Meanwhile, a wave of adoration of Caesar’s memory was sweeping the
country; and though Octavian was much disliked, and was regarded as an
unpleasant and intrusive representative of the great dictator, Antony was
hailed by the old soldiers, by the mob, and, indeed, by the bulk of the democrats
and Caesarians, as his true successor in the leadership of the People, and as
his avenger. Everybody was begging him to prosecute the war against Brutus and
Cassius with all speed, and to hunt down every one of the assassins. A temple
was erected to Caesar’s divinity upon the spot in the Forum where his body had
been cremated, and the hall in which he had been murdered was closed, to the
public as a mark of detestation of the crime.
Ventidius Bassus was now Consul, and enjoyed great popularity not only as
the man who had come to Antony’s aid after Modena, but as one of Caesar’s old
soldiers. He had once been a simple mule-owner, but had been raised to high
office by the Dictator; and the townspeople looked upon him as a fine instance
of Caesar’s democratic indifference to a man’s origin, and of Antony’s loyalty
to the same ideals in promoting him to the highest honors. The People, in fact,
felt that they were truly in power; and in their idolization of the memory of their
dead leader they rallied round Antony, the chief of the Triumvirs, and urged
him on to destroy the remaining republican forces in the east.

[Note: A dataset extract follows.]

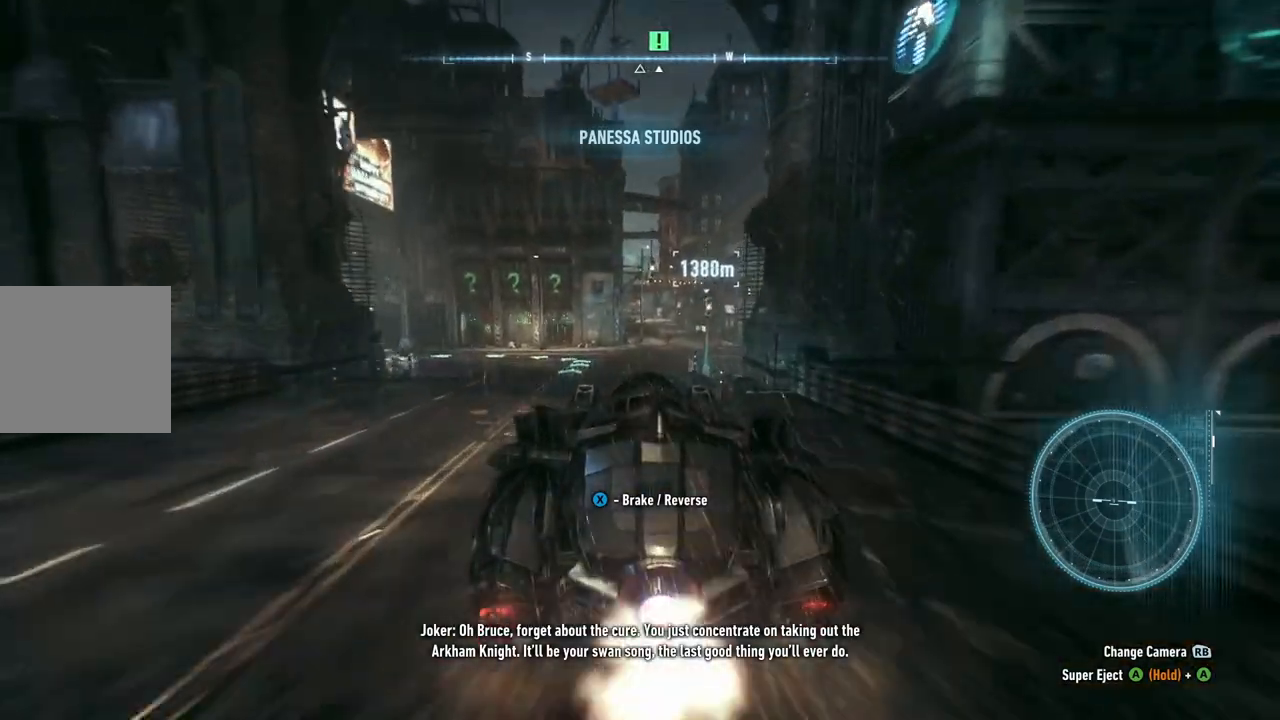
{"buttons": ["R2"], "left_stick": "center", "right_stick": "center", "events": [[300, "left_stick", "up-right"], [483, "left_stick", "center"]]}
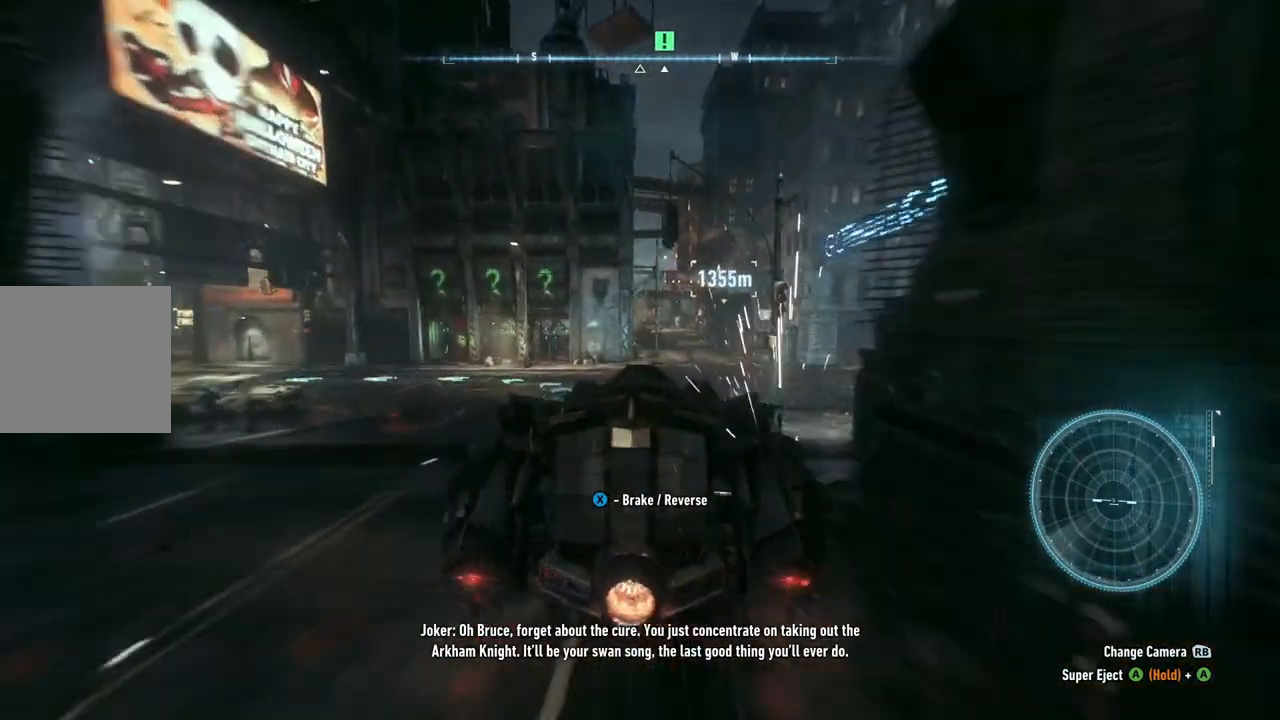
{"buttons": ["R2"], "left_stick": "up-right", "right_stick": "center", "events": [[467, "left_stick", "up-right"]]}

Antony, however, had been away from the metropolis for a year; and now
that the cessation of the executions was offering him the opportunity to forget
his months of hardship by enjoying in peace for a while the comforts of his
beautiful house in Rome, and all the amenities of city-life, he was in no hurry
to be off to the wars again. His affection for his wife Fulvia, it is true, had
not been revived by his long absence from her; and he can hardly have been
happy in sharing his home with so forceful and so violent a woman, in whom
there was “nothing feminine but her figure”, as Velleius says, and whose
ambitions for his ultimate autocracy gave him little rest. Yet he was able to
elude or exclude her fairly frequently and to make merry with his friends; and
his parties became once more the talk of the town. Often the doors of his
house, people complained, were shut in the face of magistrates and officials,
and yet were opened to actors and actresses, dancers, jugglers, and drunken
guests; and he was accused of spending in this manner some of the money
confiscated from the slaughtered republicans. Octavian, in fact, called at last
for an account and a proper division of these spoils, for “it was clear that
nothing would ever be enough for Antony”, whose wild generosity and “lavish
gifts to his friends and fellow-soldiers” quickly scattered the fortunes which
fell into his prodigal hands.
It is necessary now to turn to the affairs of Brutus, who, after deep
thought, had recently sealed his quarrel with the Caesarians by putting Antony’s
brother, Caius, to death in cold blood, as a matter of principle and in
retaliation for the execution of Cicero. Brutus was no sentimentalist, and one
may say of him, perhaps, that, like many puritans, he was capable of striking
at his worldly-minded opponents with all the venom of years of self-denial. He
had little respect for individual human life, his own not excepted: he stood
for a certain system of constitutional government, and his narrow intolerance
drove him sometimes to extremes of heartlessness wholly foreign to the
essential sanity of true rectitude.
On hearing that Antony contemplated an invasion of Macedonia in the
spring, he decided to retreat with his army eastwards into Asia Minor and there
join hands with Cassius; and having learnt that the latter intended to make an
attack upon Egypt, where Cleopatra had declared her adherence to Antony’s
cause, he sent him a letter begging him to give his sole attention to the
coming fight with the Triumvirs, as a result of which a meeting at Smyrna, in
Lydia, north of Ephesus, was arranged.
Brutus, now some forty-three years of age, was a man whose lofty
motives, though wrong-headed, were never in doubt; and even Antony admitted
that he was the only one of Caesar’s assassins who acted as he did out of an
earnest belief in the righteousness of the republican cause. Brutus was,
indeed, weighed down by his sense of responsibility, and by his strained
consciousness of the principles for which he stood. He suffered from melancholia,
and his nights were often sleepless, and his pillow wet with his tears, as his
slow and pedantic mind reviewed the duties which he believed a stern Providence
had imposed upon him. His nerves were in a very bad state: more than once he
experienced a definite hallucination; he was, at this time, always very close
to tears; and the news of the deaths of Cicero and so many of his friends was
almost unable to be borne.
His meeting with Cassius, however, heartened him somewhat, for between
them they now had a pretty big army, and there was a fair chance of victory.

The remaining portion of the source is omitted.